What happens if my Cyber Essentials assessment is rejected?

Quick answer: If your Cyber Essentials submission is formally rejected after two rounds of assessor queries, you have to pay the IASME fee again and resubmit from scratch. There’s no appeal process — but the underlying issue can usually be fixed in 2-4 weeks of remediation.

How rejection works

You don’t fail in one shot. The IASME assessor will return up to two rounds of clarifying queries before formally rejecting. Each round you have 5 working days to respond. If after the second round the assessor still can’t certify, the application is rejected and you start again.

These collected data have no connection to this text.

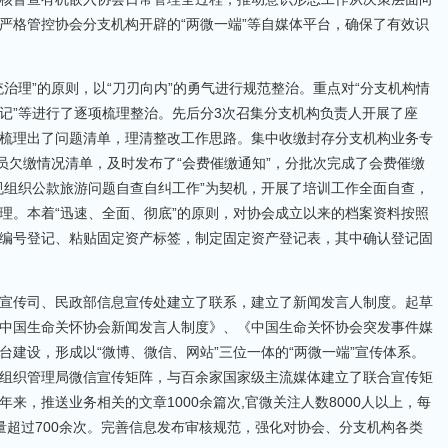
严格管控协会分支机构开辟的“两微一端”等自媒体平台，确保了有效识
治理”的原则，以“刀刃向内”的勇气进行规范整治。重点对“分支机构情
记”等进行了逐项梳理整治。先后分3次召集分支机构负责人开展了座
梳理出了问题清单，理清整改工作思路。集中收缴封存分支机构业务专
员欠缴情况清单，及时发布了“会费催缴通知”，分批次完成了会费催缴
规组织公款旅游问题自查自纠工作”为契机，开展了培训工作全面自查，
理。本着“迅速、全面、彻底”的原则，对协会成立以来的档案资料按照
编号登记、粘贴固定资产标签，制定固定资产登记表，其中确认登记固
宣传司、民政部信息宣传处建立了联系，建立了新闻发言人制度。起草
中国生命关怀协会新闻发言人制度》、《中国生命关怀协会突发事件媒
建设，形成以“微博、微信、网站”三位一体的“两微一端”宣传体系。
组织管理局微信宣传矩阵，与百余家国家级主流媒体建立了联合宣传矩
来，推送业务相关的文章1000余篇次,官微关注人数8000人以上，每
量超过700余次。完善信息发布审核规范，强化对协会、分支机构各类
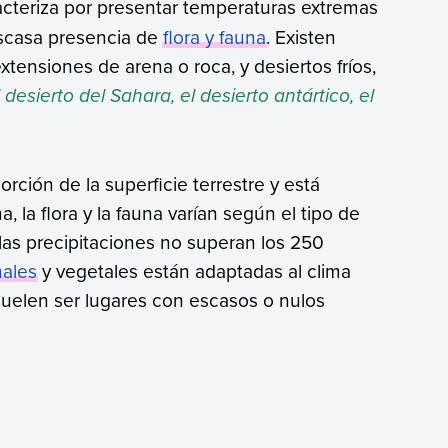
cteriza por presentar temperaturas extremas
 escasa presencia de
flora y fauna
. Existen
tensiones de arena o roca, y desiertos fríos,
l desierto del Sahara, el desierto antártico, el
rción de la superficie terrestre y está
ima, la flora y la fauna varían según el tipo de
las precipitaciones no superan los 250
ales
y vegetales están adaptadas al clima
 suelen ser lugares con escasos o nulos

The most common reasons applications get rejected

• Inconsistent answers — you ticked yes on MFA in section A4, but the screenshot you provided shows it’s not actually enforced
• Out-of-scope evidence — a screenshot accidentally shows a Windows 7 PC, or a personal device receiving work email that isn’t in your MDM
• Missing documented processes — no leaver process, no asset register, no BYOD policy
• Cloud services without MFA — you have MFA on M365 but not on Salesforce or Xero (every cloud service holding org data needs it)
• EOL software in scope — Windows 10 without Extended Security Updates, Office 2016 or older, unsupported macOS
• Default credentials still in use on a printer, NAS, firewall or IoT device

What rejection costs you

• The IASME fee again (£300-£500 + VAT depending on size)
• 2-6 weeks of additional remediation and resubmission time
• Procurement / tender risk if you were certifying for a deadline

How to recover from a rejected application

1. Read the assessor’s final feedback carefully — they’ll list the specific failures
2. Group them into “quick fixes” (configuration changes) and “remediation projects” (deploying MFA, EDR, MDM)
3. Fix the quick wins first — usually 1-2 weeks of work
4. Run the remediation projects — typically another 2-4 weeks
5. Re-register with IASME, pay the fee, resubmit

Our managed Cyber Essentials service regularly picks up rejected applications, fixes the gaps and resubmits — usually within 4 weeks. If you’re facing rejection, get in touch before re-paying the IASME fee.

Can I appeal a Cyber Essentials rejection?

There’s no formal appeal process. If you genuinely disagree with an assessor’s interpretation, you can ask IASME to re-review with a different assessor — they’ll occasionally do this if the original interpretation looks at odds with the published spec. But it’s rare and not guaranteed.